Looking Ahead: Is Phase Two Coming?
There’s been little movement toward a Phase Two agreement. Political climates in both countries have shifted. Trust has frayed. Strategic competition has replaced economic engagement as the defining tone.
Instead of another trade deal, both sides are leaning into industrial policy, domestic subsidies, and strategic decoupling. The Phase one trade deal China US might have been the last of its kind—a handshake in an era of hardening rivalries.

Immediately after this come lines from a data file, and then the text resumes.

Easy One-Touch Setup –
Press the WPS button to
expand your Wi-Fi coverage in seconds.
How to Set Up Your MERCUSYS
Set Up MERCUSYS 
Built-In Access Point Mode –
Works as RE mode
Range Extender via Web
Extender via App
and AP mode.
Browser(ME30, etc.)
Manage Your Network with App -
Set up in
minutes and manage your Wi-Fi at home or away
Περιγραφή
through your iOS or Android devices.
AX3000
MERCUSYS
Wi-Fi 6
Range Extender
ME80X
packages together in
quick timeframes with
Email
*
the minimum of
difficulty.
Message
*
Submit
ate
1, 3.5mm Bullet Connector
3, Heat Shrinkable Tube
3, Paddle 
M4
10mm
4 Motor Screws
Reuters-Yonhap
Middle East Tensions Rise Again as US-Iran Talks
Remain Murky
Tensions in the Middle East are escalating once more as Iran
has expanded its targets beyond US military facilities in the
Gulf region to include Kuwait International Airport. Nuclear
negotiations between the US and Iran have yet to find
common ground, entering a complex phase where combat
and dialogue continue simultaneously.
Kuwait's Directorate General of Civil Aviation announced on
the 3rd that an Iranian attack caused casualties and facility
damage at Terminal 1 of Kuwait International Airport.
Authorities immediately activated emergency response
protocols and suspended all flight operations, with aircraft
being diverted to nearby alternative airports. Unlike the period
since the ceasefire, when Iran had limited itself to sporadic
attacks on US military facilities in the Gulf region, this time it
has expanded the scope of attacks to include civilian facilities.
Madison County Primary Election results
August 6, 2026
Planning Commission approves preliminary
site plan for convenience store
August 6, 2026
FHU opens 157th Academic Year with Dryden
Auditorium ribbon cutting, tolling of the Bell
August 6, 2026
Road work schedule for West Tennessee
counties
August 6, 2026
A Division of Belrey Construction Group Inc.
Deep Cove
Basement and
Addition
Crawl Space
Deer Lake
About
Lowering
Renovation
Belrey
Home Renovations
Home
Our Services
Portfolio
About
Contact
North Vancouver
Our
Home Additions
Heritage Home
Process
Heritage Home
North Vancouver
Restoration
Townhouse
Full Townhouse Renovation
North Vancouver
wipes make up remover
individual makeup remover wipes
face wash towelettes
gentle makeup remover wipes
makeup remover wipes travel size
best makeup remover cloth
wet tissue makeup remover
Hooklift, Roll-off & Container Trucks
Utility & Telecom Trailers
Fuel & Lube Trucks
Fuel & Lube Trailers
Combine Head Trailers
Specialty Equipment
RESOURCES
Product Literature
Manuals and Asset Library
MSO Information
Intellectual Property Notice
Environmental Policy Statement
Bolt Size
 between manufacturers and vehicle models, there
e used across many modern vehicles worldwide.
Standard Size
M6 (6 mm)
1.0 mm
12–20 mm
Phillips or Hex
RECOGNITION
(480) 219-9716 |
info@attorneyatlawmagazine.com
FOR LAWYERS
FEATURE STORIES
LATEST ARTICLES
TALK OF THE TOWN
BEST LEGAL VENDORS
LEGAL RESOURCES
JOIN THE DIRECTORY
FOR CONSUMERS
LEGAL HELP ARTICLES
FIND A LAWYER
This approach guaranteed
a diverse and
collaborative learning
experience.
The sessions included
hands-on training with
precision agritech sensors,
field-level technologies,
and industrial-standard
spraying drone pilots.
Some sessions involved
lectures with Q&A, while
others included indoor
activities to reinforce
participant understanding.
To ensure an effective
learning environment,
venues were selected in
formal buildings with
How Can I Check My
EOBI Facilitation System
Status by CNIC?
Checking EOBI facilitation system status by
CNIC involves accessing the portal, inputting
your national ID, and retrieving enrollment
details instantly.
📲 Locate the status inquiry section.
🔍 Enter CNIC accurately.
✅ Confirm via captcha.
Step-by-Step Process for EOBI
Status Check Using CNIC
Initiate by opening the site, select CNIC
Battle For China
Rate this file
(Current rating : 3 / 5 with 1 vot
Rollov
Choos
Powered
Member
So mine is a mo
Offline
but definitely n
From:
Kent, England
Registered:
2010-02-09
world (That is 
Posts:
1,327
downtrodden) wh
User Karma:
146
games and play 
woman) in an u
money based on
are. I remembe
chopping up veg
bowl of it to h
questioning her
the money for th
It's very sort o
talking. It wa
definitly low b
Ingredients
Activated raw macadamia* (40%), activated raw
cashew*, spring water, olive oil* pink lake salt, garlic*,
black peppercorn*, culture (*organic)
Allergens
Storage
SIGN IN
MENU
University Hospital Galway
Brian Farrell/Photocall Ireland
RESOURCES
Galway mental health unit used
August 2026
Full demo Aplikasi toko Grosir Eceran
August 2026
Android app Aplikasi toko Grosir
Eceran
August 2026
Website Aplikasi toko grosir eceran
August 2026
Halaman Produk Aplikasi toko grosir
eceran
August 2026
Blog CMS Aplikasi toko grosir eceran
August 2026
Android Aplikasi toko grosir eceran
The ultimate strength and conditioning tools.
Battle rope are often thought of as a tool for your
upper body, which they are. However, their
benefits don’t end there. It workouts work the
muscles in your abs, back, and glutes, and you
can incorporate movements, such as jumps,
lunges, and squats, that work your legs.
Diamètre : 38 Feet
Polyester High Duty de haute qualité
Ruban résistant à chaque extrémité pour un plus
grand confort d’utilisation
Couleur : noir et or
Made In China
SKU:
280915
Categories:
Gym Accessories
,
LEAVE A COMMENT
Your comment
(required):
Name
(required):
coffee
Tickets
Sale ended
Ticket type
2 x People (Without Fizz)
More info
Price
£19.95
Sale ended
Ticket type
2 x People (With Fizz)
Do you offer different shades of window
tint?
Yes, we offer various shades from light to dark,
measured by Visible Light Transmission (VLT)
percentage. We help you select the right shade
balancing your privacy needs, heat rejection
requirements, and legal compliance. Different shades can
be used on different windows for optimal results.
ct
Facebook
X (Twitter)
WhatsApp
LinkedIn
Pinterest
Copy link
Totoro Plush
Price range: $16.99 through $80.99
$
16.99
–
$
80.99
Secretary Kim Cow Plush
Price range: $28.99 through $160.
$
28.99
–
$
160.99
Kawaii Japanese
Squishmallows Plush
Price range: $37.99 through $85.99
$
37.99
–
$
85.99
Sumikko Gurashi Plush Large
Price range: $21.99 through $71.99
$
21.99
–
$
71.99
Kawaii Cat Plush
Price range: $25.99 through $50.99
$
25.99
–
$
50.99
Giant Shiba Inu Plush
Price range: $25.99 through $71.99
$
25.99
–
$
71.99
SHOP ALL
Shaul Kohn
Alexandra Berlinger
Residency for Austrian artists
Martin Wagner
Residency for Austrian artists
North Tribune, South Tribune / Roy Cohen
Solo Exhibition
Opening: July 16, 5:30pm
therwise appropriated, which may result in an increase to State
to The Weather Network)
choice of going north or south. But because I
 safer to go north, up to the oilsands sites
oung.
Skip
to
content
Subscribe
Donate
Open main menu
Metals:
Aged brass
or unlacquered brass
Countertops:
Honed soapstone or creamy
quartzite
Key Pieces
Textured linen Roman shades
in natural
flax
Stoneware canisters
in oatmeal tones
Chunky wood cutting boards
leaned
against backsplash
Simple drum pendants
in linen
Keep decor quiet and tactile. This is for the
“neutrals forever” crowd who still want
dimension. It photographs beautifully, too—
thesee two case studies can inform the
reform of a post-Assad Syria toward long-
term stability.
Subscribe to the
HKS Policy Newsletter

Lessons Learned from the Deal
The experience of the Phase one trade deal China US offers several key insights:
- Trade Deals Are Only Part of the Picture
Diplomatic and strategic tensions can undercut even the most detailed economic agreements. - Targets Must Be Realistic and Flexible
The pandemic revealed the risks of rigid commitments in a volatile world. - Monitoring and Enforcement Are Crucial
Without strong oversight mechanisms, deals risk becoming symbolic rather than effective. - Trade Is Now Geopolitical
Trade policy is no longer just about economics—it’s about security, influence, and resilience.
Final Thoughts
The Phase one trade deal China US agreement wasn’t perfect, but it served an important function—it broke the cycle of escalation and reminded the world of the power of negotiation over confrontation.
As we look ahead, the dynamics between China and the US are shifting rapidly. Supply chains are reconfiguring. New alliances are forming. Tariff policies are evolving. But the lessons from this deal remain as relevant as ever.
In an increasingly multipolar world, diplomacy, patience, and smart strategy will be the keys to stability—and prosperity.